Al tipo le quitaron la vida, lo inutilizaron
como persona. Le insultaron, le pegaron, le hicieron la vida imposible desde el
comienzo de sus días. Séptimo y último hijo varón de una familia de lobizones,
problemática y mantenida por un borracho que maltrataba a sus niños y a su
mujer. Tuvo una infancia marcada por la violencia y la desesperación de las
calles de tierra del extrarradio. Transcurrió su adolescencia viviendo al
costado del camino correcto, como era de esperar, siendo un chico muy
conflictivo y soñador, lo cual le condujo a vivir una juventud de vaivenes que
al final no lograron esperanzarlo mucho para conseguir lo que quería lograr en
la vida que se propuso vivir. Nada le entusiasmaba. Vivió en una película de Disney
algún tiempo. Se dejó llevar por las corrientes de las corazonadas y el miedo a
la derrota mucho tiempo hasta que se dio cuanta de que, ya al cumplir 25,
estaba tan corrompido por lo que le rodeaba que así decidió sentar cabeza de
una buena vez, casándose y formando una familia.
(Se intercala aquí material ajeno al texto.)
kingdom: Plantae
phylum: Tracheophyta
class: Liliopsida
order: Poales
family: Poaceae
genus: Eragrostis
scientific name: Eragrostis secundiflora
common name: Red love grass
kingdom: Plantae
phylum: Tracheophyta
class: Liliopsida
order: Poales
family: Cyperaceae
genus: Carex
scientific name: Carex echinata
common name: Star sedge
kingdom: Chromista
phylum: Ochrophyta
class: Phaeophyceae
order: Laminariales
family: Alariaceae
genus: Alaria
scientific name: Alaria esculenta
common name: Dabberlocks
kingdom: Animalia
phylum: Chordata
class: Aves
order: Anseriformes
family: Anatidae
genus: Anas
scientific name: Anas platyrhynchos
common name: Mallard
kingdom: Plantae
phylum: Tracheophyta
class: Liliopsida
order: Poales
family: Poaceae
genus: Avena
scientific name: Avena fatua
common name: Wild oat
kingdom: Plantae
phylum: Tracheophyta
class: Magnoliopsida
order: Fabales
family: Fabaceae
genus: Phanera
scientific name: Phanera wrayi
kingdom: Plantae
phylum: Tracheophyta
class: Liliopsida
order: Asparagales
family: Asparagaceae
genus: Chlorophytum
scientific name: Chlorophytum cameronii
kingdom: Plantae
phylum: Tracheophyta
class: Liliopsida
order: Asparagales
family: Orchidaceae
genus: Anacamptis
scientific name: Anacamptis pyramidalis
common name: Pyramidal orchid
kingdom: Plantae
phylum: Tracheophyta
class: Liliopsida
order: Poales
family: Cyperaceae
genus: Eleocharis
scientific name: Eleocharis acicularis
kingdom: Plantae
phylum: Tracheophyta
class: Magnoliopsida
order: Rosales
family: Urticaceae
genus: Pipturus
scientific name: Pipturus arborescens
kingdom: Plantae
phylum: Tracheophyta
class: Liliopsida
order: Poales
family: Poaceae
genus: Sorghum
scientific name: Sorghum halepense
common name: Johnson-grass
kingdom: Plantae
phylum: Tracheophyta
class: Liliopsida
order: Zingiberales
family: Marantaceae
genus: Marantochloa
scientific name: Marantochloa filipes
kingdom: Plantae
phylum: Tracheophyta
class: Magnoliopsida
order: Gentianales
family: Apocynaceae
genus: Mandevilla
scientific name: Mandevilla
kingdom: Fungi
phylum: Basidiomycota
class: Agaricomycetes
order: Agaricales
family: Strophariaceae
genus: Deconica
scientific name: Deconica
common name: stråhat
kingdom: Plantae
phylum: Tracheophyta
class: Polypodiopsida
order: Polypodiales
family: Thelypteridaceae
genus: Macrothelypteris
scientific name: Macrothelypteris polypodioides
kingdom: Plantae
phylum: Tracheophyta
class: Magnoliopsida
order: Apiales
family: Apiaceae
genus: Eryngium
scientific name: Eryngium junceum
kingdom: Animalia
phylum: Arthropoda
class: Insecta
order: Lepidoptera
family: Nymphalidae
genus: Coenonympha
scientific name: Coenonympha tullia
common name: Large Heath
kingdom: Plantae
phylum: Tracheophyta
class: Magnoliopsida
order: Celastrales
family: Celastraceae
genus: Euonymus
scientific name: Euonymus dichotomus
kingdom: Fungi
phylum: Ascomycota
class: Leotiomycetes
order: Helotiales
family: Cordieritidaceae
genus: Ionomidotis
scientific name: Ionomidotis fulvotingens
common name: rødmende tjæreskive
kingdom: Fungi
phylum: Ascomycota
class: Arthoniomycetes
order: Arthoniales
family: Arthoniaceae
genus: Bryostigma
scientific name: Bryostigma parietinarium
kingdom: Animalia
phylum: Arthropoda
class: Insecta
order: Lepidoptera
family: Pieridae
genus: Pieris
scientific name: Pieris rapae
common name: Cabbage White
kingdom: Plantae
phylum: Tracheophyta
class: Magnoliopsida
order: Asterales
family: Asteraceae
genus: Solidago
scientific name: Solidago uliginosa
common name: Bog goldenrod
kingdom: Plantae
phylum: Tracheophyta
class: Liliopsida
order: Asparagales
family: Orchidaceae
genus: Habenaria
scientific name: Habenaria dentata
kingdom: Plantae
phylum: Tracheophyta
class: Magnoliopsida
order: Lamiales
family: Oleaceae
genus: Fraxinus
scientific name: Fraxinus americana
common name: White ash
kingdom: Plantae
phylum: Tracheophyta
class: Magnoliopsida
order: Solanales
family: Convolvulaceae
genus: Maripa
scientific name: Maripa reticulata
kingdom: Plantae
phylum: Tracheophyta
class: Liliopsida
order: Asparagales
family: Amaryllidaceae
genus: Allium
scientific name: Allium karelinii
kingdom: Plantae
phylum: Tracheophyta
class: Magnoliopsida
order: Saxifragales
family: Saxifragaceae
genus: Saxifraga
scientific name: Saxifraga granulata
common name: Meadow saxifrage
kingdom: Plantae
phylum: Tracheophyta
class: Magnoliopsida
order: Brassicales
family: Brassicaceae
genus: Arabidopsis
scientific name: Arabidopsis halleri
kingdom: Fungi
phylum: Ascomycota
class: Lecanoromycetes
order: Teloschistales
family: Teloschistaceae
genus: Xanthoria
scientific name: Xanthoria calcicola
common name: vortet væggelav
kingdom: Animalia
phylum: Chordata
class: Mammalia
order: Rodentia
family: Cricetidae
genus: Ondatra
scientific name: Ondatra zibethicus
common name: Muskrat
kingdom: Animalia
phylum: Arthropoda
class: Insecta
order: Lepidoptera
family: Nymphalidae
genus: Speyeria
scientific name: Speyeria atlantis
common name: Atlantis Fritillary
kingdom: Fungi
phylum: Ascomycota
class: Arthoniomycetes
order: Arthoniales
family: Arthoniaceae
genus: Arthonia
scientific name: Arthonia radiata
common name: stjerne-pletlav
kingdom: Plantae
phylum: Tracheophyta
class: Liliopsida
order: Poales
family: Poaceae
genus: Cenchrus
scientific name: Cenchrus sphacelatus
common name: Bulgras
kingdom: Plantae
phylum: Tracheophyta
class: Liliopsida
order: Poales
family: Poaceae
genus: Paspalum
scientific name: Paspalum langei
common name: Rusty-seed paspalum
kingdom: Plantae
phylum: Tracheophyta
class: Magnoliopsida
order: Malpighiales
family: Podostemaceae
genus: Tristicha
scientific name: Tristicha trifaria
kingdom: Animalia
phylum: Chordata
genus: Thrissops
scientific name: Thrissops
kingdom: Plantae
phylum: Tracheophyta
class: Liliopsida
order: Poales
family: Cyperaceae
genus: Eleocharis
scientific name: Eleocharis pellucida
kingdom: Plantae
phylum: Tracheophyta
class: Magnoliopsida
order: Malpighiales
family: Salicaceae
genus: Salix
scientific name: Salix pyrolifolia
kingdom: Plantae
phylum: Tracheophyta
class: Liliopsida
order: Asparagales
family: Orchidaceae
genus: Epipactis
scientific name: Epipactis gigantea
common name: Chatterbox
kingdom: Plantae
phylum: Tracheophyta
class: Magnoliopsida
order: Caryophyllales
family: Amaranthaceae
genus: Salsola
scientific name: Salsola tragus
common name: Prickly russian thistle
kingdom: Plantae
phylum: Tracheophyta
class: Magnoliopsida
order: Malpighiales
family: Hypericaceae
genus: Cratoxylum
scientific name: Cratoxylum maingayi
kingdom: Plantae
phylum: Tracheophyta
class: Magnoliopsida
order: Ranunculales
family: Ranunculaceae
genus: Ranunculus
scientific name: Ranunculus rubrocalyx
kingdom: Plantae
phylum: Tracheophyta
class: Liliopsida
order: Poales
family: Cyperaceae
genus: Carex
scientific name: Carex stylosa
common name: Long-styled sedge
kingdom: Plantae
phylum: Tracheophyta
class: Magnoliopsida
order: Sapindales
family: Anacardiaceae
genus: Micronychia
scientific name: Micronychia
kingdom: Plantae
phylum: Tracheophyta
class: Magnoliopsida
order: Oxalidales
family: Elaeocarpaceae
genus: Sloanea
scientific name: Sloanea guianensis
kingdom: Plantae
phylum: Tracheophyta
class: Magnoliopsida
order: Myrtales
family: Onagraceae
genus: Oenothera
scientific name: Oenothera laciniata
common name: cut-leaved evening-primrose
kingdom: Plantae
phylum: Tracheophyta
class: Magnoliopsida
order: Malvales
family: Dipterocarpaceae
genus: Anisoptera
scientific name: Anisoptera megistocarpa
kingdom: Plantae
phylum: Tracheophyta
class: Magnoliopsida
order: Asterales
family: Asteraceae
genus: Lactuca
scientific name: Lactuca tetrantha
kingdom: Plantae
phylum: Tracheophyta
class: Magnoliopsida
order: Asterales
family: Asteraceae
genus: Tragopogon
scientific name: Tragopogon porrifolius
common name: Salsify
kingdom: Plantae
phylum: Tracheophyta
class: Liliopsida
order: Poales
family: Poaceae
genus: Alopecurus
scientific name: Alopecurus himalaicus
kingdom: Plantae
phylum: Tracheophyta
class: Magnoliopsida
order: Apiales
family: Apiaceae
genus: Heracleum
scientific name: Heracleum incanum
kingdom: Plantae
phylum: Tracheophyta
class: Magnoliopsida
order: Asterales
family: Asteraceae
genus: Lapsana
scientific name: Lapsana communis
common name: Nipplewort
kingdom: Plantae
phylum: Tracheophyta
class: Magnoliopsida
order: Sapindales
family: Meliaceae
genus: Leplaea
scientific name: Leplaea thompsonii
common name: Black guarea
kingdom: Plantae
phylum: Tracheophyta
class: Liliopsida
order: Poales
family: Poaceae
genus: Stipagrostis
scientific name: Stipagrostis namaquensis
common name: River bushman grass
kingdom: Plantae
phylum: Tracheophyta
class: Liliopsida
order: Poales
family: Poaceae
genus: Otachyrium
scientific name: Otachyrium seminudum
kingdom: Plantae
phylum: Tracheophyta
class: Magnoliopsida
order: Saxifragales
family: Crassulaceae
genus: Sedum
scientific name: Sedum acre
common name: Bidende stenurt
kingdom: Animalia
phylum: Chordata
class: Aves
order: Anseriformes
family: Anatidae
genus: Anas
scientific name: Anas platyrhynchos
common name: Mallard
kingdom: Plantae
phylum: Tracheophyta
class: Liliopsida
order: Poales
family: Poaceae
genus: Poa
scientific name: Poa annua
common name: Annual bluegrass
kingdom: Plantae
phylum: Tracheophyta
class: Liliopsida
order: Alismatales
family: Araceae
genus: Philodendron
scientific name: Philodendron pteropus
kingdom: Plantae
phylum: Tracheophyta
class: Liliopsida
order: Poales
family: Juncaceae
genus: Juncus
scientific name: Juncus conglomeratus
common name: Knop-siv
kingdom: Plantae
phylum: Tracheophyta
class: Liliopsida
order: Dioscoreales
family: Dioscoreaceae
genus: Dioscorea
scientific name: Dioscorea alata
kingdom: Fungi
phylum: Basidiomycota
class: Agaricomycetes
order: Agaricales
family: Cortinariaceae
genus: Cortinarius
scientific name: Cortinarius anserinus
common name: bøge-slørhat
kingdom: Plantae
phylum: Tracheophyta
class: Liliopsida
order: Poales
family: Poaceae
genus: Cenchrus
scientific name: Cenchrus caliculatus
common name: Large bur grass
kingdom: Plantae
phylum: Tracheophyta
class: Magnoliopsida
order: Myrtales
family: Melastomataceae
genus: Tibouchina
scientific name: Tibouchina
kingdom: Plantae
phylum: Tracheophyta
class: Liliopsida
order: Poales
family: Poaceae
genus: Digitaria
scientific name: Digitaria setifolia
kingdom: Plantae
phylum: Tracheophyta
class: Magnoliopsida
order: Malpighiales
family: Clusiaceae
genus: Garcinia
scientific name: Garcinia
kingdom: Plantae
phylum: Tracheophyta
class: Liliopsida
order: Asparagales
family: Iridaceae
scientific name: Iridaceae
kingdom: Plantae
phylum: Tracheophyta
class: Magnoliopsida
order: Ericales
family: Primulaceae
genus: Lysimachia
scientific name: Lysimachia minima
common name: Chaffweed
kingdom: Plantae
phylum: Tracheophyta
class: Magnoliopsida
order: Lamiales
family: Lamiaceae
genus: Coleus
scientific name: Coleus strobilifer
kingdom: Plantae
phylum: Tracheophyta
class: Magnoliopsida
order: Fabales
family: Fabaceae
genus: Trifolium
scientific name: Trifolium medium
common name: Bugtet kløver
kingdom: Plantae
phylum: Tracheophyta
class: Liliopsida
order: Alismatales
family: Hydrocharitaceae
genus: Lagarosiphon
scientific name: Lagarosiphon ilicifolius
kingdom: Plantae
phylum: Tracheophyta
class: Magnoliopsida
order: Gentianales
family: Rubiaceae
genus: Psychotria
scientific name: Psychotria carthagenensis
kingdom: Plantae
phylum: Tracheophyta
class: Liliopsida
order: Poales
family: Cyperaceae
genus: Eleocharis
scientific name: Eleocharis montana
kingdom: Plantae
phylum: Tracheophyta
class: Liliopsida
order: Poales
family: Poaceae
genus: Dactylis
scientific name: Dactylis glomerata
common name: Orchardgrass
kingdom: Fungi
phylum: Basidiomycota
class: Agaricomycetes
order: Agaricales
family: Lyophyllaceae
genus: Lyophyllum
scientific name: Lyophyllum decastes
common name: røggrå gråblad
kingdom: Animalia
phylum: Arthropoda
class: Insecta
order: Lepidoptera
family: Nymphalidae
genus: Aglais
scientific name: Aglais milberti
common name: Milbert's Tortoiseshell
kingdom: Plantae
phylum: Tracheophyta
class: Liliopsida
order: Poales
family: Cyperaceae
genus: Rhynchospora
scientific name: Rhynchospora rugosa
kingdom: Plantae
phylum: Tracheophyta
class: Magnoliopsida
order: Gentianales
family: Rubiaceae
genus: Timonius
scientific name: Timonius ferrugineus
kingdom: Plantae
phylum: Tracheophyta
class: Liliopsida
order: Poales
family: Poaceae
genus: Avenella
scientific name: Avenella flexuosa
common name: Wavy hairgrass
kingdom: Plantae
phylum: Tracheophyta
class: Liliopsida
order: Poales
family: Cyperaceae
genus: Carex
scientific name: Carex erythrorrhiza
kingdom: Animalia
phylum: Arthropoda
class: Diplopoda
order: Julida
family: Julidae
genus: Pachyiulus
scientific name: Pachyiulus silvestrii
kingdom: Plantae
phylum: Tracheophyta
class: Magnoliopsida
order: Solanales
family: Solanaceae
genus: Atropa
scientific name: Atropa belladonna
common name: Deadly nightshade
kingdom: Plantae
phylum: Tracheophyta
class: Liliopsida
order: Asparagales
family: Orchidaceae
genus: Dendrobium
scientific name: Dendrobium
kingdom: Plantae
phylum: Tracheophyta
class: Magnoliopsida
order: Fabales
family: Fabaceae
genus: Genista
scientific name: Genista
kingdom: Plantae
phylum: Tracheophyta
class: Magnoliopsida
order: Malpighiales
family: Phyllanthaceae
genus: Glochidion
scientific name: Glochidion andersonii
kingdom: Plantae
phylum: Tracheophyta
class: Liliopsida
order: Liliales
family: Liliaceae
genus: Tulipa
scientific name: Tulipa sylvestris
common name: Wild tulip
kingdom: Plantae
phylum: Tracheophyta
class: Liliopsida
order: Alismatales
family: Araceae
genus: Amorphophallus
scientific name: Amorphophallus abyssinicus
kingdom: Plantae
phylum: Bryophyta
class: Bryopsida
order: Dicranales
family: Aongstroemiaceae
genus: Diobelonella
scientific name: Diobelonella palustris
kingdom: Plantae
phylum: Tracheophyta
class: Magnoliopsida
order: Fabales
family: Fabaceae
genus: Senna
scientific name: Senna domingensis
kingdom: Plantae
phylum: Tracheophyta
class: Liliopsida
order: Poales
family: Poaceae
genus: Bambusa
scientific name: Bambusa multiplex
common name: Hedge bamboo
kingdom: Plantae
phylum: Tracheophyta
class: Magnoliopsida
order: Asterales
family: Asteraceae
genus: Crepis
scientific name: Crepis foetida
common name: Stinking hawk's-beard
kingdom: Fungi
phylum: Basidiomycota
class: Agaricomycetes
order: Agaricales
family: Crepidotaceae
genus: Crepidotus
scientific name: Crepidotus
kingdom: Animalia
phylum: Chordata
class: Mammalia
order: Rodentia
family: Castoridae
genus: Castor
Lo cual hizo, fue su personal
método para auto convencerse de que la vida tiene algún sentido al fin y al
cabo. ¿Qué es más imprescindible que la familia? Y él quiso ser un buen padre,
no como el suyo. Debía darse cuenta de que la suerte ya no es un método de supervivencia,
que debía comprometerse alguna vez en su vida, compartirla. Necesitaba
demostrarse a si mismo que podía con todo aquello, el tener una casa, hijos,
una parcela en el cementerio, el combo completo. Lo intentó. Lo intentó y le
iba saliendo bien. Su vida era normal, como la de cualquier hijo de vecino que
trabaja un turno de ocho horas y sigue las carreras de motos los domingos por
la mañana. Pero no. Le mutilaron esa dulce esperanza de mínimamente ser feliz
alguna vez en la vida cuando se quedó sin trabajo y sin casa donde pueda vivir
y morir con los suyos. Quebró la fábrica. Su mujer se fue con la hija de ambos
a ocupar su habitación de soltera en lo de sus padres mientras el anda vagando
por las calles pidiendo las sobras, que son muchas a veces, para prepararse algún
caldito que le caliente los huesos en las noches frías de indiferencia y
solitaria ebriedad de la gran ciudad. No consigue trabajo. El subsidio que
recibe del estado no le alcanza para nada, se lo entrega por completo a su
mujer que lo liquida en pocos días, casi exclusivamente en el cuidado de la
niña. Está solo, hace muchos meses que no tiene noticias de su pequeña. Su
mujer le odia. Recoge cartón en la calle por no rebajarse a pedir limosna. Tiene
33 años y se llama Cristian Bertolo.